### Extract
[start]

Automating & evaluating load testing with Locust and Keptn

Published in

keptn

7 min readAug 3, 2021

When it comes to evaluating the quality of your software, there is usually no way around automated load tests. Locust has proven to be a mature tool to swarm your system with millions of simultaneous users to test your applications.

However, while the definition and execution of tests can be automated with Locust, the evaluation of continuous performance tests is still a big challenge in organizations. Instead of tediously scripting evaluations for performance tests, we are going to learn how Keptn is leveraged to trigger and evaluate Locust tests based on configuration, not scripts. We’ll have a look at service-level objectives and how a couple of lines of process definition can help us automate the evaluation of load tests.

Before we are going into any details, let’s start with the basics!

What is Locust?

Locust is an easy-to-use, scriptable, and scalable performance testing tool. It allows you to define your users’ behavior in regular (Python) code, instead of using a UI or domain-specific language. Thus, it follows the “everything-as-code” approach, allowing all the tests to be stored and versioned by putting them along with your application code in your code repository. With Locust, you can test any system or protocol, e.g., HTTP, WebSockets, Postgres, and even more. It can even be modified and extended.

However, for this blog, we will focus on Locust’s basic capabilities for now. If you want to learn more, have a look at an introduction to Locust by Lars Holmberg.

Load testing with Locust

Let’s have a quick look at a Locust test definition to learn how a test definition works in Locust. In the following example, we create a WebsiteUser that will simulate traffic to the root path of our web application, i.e., the “/” endpoint. In a second task, a sample shopping cart endpoint “/carts/1” is queried. Between each task, the user will wait between 5 and 15 seconds.

A simple locustfile for testing two endpoints

Of course, this is a very simple example, but it will give us an idea of how Locust tests are defined for how simulated users are accessing which endpoints of your service. There are multiple options for concurrency, failure handling, scaling, and more. Once tests are defined, they can be run via the locust command (or optionally the Locust web interface) to spawn and simulate multiple users.

Running you load tests can be done either ad-hoc which is great for developers to execute the scripts on their local developer machine and analyze the results themselves. However, analyzing test results and comparing them across multiple versions might not be feasible with this approach. Therefore, in larger organizations, load tests need to be part of a continuous delivery process.

The reasons for that are multiple: firstly, load tests have to be part of a process so they can not be skipped or forgotten, secondly, it has to be made sure that identical test runs are done via multiple builds of a software system to allow comparison, thirdly, reporting has to be built-in to provide the basis for deciding if a build is allowed to go into production.

[end]

### Set task A
Name every system or protocol that the load testing article gives as an example of what Locust can test.
### Set task B
Write out the load testing article from "When it comes" to "What is Locust?", changing "performance tests" to "stress tests".
### Set task C
Continue the article on load testing with Locust and Keptn past its last paragraph.

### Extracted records

[start]

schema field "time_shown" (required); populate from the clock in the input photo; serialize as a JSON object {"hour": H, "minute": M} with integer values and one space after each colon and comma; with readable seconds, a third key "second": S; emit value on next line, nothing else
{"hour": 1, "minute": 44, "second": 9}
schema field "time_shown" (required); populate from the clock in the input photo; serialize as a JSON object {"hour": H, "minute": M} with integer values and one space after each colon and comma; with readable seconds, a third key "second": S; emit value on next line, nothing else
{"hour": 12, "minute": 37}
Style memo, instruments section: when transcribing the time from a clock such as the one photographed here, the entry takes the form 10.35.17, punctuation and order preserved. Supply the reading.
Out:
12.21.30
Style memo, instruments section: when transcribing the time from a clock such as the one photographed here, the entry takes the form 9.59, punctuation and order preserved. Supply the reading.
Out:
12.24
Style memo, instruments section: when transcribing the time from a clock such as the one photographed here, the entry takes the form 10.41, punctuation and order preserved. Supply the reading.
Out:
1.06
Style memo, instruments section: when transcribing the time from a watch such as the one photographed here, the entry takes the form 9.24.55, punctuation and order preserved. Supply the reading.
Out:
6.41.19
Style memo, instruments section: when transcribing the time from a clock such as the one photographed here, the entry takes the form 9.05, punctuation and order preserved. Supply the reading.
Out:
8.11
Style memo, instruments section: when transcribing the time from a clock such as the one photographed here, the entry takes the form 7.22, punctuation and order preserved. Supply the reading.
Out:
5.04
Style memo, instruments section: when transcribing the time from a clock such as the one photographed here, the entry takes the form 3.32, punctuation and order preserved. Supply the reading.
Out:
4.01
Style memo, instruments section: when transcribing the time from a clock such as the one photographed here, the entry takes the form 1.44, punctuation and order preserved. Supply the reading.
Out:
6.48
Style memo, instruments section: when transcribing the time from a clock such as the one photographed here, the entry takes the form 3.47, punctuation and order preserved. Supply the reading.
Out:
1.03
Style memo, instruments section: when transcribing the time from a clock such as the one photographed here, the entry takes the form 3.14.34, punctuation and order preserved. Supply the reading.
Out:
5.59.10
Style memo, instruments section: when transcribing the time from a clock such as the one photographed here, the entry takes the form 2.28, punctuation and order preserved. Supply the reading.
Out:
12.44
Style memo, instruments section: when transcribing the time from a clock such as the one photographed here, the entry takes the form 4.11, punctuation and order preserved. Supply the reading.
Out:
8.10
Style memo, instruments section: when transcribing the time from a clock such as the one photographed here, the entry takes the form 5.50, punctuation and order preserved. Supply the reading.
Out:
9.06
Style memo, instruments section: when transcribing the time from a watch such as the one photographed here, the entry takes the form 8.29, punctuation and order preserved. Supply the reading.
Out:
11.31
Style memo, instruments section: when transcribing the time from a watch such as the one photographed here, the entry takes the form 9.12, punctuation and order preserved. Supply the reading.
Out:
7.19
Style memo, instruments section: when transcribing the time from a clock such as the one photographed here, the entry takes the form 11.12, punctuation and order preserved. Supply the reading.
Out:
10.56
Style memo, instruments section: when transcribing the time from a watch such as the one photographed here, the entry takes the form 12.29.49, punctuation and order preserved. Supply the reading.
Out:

[end]

### Final answer A
HTTP, WebSockets, Postgres

### Final answer B
When it comes to evaluating the quality of your software, there is usually no way around automated load tests. Locust has proven to be a mature tool to swarm your system with millions of simultaneous users to test your applications.

However, while the definition and execution of tests can be automated with Locust, the evaluation of continuous stress tests is still a big challenge in organizations. Instead of tediously scripting evaluations for stress tests, we are going to learn how Keptn is leveraged to trigger and evaluate Locust tests based on configuration, not scripts. We’ll have a look at service-level objectives and how a couple of lines of process definition can help us automate the evaluation of load tests.

Before we are going into any details, let’s start with the basics!

What is Locust?

### Final answer C
Now, let’s have a look at how we can integrate Locust in a CD process by the example of Keptn — that even comes with a way to continuously evaluate the performance of our applications.

Continuous Performance Verification with Locust + Keptn

To truly provide continuous performance verification and even performance verification “as-a-self-service”, performance testing plus the evaluation thereof must be integrated into the CD process. In Keptn, this process is defined via the so-called shipyard file, and therefore dedicated testing and evaluation tasks can be added to any sequence, such as a “delivery sequence”. For the testing, we are going to use Locust, while for the evaluation task, we are going to use Keptn’s built-in capabilities to evaluate the quality of an application or microservice, based on Service-Level Objectives (SLOs). Let’s have a look at the example below.

As you can see, we’ve defined a multi-stage environment with a development and performance environment. Looking at our development stage we’ve defined a “test” task that will trigger “functional” tests. Once these tests are finished, an automatic evaluation is performed and only if this is successful, the new build will be released into the next stage, which in this example is our performance environment.

In the performance environment, “performance” tests are triggered and once they are finished, another evaluation in terms of a Keptn quality gate is executed.

As you might have already seen, the shipyard definition defines the process, while the tooling itself is not defined in the same file. In fact, the tooling is defined in the Keptn’s uniform: with this, we can dynamically manage the tool integrations for our CD process and can change or switch tools without the need to adjust the process definition.

Another crucial part of a CD process is the evaluation of the application’s quality to determine if it is ready to be shipped into production. For this, we are going to leverage Keptn’s built-in quality gating capabilities. In the following screenshot, we can see how each new build has been evaluated by Keptn’s quality gates and a total score based on SLOs has been generated for each build. With this, we decide if a new build should go into production or not and even render a trend regarding the evaluation score over time.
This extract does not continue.